Far from it for me to be the teacher, but my advice to novice kite photographers: Learn your equipment. Take the time to understand what does what and why you want to use it. Experiment with features and settings and how they affect the outcome. Look at other photographs you find appealing and figure out why that photograph captures your interest; look at photographs you dislike and figure out why it bothers you, and how to avoid that in your own photographs.


And most of all – look for what tickles your emotions and try to capture the subject such that you feel those emotions even more when you look at your resulting photographs – then you will have an artistic expression that is truly from yourself.

Thanks for the advice Steve, and also thanks for an interesting interview and a chance to view your fascinating photography… This was lots of fun!
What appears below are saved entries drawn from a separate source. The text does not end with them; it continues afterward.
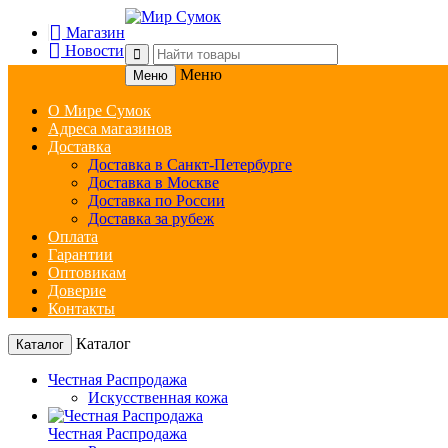
Магазин
Новости
Меню
Меню
О Мире Сумок
Адреса магазинов
Доставка
Доставка в Санкт-Петербурге
Доставка в Москве
Доставка по России
Доставка за рубеж
Оплата
Гарантии
Оптовикам
Доверие
Контакты
Каталог
Каталог
Честная Распродажа
Искусственная кожа
Честная Распродажа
We’re grateful that you took the time to talk with us and share your images with us. And keep us posted, won’t you?

Thanks very much to you too, Dave – I’m very flattered with your interest. Having seen the interviews of Rob Vreeland and Dan Whitney in recent issues, I’m thrilled to be able to share my own photographs and thoughts, and hope I can do justice following these exemplary ambassadors of the kite photography world.

Steve… Besides being a truly nice guy, you have a fairly unique photographic “eye.” While you say you haven’t really developed your style at this point, I’m fascinated by what you see through your viewfinder – your unusual shots, the unique perspectives, and even the whimsy that sneaks in every now and then.

Yes, there’s a part of Kitelife that plays to the old, established pros… But there’s also plenty of room here for the up-and-coming authors and photographers, too. And Kitelife is, and will continue to be, about ALL parts of kiting… You definitely fit in there, Sir – and we’re delighted to have the opportunity to share your unique images with the kite-flying public.